We can talk all we want about Twitter followers and Klout scores, but in this age of “everything communicates,” some of the strongest personal branding is still low-tech and old-school (pun intended): college bumper stickers and sweatshirts.
Putting educational brands, from universities on down to grade schools (even—say it ain’t so—nursery schools), on our cars and our bodies helps us locate ourselves on our maps of the world. It lets us have starring roles in capital metropolises. Plus, it often unites families, building a family brand: Especially when a school of any level has high prestige, everyone through to Grandpa and Grandma want a slice of it, to salute the genius in the family (building their own personal brand in the process). Take this story from a friend of mine: “My dad was a Notre Dame alum. We could always find our family car in the sea of station wagons because it was emblazoned with ‘the dweeb’ sticker. I think I was 14 before I realized that you could buy sweatshirts, highball glasses or nightshirts that didn’t have the ND logo on them!”
Displaying our educational brands is way of announcing the company you keep. A U.S. News & World Report story in May reported on the school affiliations of top company CEOs: The universities that had granted degrees to the most chief executives were Harvard (65), Stanford (27), Penn (24) and Columbia (18). Even at a time when there’s a backlash against higher education, it’s little wonder that non-famous graduates of top schools like those would want to trumpet their ties, as if some of their peers’ affiliated glory might rub off. Who wouldn’t want to be part of the club?
We like logos with meaning, and school brands have deep meanings that are rarely affected by scandals (Penn State notwithstanding) or tarnished by discounting, and that make us feel proud.
The bragging school bumper sticker and window decal is a uniquely American phenomenon. When I moved to The Netherlands in the 1990s, I was shocked that the valuable real estate so often given to Yale, Dartmouth, Brown or, God forbid, No-Name College was being used by local car dealers to tell other drivers where the car’s owner had purchased or leased it. It’s very Dutch to be both humble and commercial (and to expect a small discount in exchange for using part of your car to advertise the dealer). And as a colleague there pointed out, the European education system is much more egalitarian, so many graduates have solid but not boast-worthy backgrounds.
Here in the U.S, we fought harder for our college acceptances, and we’d rather advertise ourselves than our car dealers, especially if school was costly (an expensive education is still seen as an investment, not a luxury). Plus, the social value of our alma maters—and our desire to broadcast it—can’t be underestimated. It provides conversational currency, can establish superiority or community, and can help break the ice. One commenter on the online college-bound community College Confidential wrote, “My car has back window stickers for both D (daughter) & S (son), both college & (private) HS. When my car gets replaced, there goes their school history!” It’s the car that tells the story, not the résumé or the knowledge.

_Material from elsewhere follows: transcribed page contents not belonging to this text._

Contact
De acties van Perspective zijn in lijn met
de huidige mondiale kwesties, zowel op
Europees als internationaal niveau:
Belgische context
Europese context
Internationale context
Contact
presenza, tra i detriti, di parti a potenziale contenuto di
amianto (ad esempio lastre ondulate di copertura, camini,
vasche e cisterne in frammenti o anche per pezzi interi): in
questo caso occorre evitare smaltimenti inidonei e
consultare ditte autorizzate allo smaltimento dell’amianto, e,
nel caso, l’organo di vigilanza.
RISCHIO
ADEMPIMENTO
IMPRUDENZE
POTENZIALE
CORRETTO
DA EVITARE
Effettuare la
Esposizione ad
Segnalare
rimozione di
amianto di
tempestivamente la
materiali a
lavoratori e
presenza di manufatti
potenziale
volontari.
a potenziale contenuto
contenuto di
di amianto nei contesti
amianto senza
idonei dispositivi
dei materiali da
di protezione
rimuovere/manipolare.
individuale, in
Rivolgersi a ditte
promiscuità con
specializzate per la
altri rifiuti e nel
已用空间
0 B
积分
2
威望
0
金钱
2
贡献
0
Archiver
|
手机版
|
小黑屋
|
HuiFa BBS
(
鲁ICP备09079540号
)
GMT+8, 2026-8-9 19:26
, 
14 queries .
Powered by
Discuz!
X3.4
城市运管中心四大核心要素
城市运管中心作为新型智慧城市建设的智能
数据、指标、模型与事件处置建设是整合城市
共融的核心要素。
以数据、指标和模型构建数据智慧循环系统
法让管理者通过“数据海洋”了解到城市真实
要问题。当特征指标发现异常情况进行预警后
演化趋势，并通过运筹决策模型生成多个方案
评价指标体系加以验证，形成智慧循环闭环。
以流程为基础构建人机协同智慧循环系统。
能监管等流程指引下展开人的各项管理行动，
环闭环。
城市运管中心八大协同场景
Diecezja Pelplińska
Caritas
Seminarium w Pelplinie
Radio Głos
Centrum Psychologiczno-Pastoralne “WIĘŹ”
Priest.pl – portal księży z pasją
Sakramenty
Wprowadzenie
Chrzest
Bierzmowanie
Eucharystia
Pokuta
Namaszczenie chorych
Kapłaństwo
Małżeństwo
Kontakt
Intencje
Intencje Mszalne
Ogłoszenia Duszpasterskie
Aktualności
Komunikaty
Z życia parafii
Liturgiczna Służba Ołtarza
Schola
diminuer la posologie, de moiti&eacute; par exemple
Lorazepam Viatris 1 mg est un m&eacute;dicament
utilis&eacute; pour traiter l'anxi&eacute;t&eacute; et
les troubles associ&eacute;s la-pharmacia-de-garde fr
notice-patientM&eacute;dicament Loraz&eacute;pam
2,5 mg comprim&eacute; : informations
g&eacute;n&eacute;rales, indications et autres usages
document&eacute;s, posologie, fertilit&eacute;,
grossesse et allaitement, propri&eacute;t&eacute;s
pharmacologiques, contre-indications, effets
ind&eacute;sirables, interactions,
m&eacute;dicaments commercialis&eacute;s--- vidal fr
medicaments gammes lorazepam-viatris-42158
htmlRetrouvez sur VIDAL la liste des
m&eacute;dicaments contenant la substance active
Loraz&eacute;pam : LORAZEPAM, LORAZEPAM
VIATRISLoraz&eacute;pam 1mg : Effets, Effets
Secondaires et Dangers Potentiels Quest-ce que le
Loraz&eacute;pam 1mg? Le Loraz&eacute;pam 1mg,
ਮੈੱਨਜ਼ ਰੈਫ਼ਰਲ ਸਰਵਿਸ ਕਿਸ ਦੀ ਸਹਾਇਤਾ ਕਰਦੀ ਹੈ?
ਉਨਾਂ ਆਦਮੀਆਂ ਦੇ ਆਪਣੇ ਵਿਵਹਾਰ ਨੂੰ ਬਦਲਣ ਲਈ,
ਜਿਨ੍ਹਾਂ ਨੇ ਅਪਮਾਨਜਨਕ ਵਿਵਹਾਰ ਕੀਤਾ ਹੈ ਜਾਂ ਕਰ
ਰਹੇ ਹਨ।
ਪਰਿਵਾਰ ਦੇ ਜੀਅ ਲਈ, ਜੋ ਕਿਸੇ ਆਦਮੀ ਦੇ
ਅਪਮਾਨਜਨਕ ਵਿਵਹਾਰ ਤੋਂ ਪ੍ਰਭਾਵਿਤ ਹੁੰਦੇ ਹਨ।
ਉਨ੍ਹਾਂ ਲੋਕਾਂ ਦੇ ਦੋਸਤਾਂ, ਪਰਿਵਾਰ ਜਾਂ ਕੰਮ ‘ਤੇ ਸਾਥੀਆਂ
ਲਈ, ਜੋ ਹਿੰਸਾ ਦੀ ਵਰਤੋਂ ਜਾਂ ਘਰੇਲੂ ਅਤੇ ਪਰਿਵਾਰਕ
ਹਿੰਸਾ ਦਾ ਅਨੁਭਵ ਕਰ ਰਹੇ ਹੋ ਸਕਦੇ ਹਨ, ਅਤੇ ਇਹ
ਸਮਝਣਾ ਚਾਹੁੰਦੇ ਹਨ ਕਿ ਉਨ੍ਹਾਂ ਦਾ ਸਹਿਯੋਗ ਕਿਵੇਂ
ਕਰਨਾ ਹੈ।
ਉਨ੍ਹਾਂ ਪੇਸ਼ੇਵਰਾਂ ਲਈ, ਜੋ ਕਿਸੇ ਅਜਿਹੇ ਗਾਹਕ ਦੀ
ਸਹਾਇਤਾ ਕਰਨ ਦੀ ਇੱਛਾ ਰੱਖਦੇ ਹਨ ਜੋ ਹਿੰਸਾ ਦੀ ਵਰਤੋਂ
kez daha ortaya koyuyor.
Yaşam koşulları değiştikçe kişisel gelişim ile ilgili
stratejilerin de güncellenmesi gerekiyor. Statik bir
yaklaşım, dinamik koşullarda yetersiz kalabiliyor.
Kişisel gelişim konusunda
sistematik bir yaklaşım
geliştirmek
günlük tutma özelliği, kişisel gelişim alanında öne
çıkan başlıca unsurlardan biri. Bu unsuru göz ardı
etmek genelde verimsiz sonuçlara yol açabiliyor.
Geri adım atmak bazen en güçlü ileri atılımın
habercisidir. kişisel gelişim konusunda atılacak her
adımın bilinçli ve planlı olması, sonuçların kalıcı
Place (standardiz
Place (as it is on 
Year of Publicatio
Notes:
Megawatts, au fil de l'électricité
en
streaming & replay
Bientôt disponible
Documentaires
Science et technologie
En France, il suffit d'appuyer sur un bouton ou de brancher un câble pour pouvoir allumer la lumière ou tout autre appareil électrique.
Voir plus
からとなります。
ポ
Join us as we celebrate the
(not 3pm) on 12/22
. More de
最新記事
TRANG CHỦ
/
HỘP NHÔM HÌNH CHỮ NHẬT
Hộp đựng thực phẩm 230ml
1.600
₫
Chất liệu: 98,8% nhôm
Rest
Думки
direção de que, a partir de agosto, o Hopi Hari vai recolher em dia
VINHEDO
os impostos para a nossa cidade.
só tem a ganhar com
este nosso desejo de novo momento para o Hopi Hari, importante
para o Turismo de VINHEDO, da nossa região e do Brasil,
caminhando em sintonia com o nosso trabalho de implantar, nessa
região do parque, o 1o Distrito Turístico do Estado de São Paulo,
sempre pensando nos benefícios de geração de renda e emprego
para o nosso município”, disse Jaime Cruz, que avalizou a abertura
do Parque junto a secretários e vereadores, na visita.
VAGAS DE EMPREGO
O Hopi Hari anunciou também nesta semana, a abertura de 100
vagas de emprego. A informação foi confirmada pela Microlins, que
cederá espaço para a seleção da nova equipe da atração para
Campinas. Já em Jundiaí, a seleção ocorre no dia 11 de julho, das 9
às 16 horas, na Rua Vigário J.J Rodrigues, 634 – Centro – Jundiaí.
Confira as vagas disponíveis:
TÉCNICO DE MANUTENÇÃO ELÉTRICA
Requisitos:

Another parent weighed in: “I’m all for college decals! It’s no different than any other branding you may be pleased about or proud of. My girls worked hard to get in to their colleges; why not let the community know! And I think it’s good parenting to put a sticker of their college on your car, shows them you’re proud of them! We live in our times, and in these times everyone advertises their kids’ successes, so participating in that advertising is important to your kid.”
(But a little perspective is in order. Another commenter on the site wrote, “I remember reading a book called Class [that included] a letter (made-up, I assume) from a mother, concerned because as soon as her son was admitted to Stanford, he took the window decal, cut it up, rearranged the letters, and pasted it on the family car so as to spell SNODFART.”)
Curious, I polled my Facebook friends. Here are some of their more interesting responses:
“I don’t have one, but I will admit I notice it when others do and judge … the school. I make inferences about the people. If it’s a low-rent school, always wonder why they’re so proud. To me, that is like a participation trophy. Guess it’s just old-fashioned Ivy League snobbery.”
“I have a college sticker on our car—Hopkins alumni. It’s where both [my husband] and I went to school, and we bought it at one of our reunions a few years ago. Living in the burbs, car stickers and car magnets abound. I like having it there.”
“I think the college sticker says more about the person putting it on their Volvo/Subaru/Focus than it does about the actual school—yeah, it may be free advertising, but it’s also a big part of personal branding—college is as big a status game as anything else.”
No matter the alma mater, schools get more attention with this class of personal branding. So who should pay whom for this premium “advertising space”? That’s the SAT question for $800.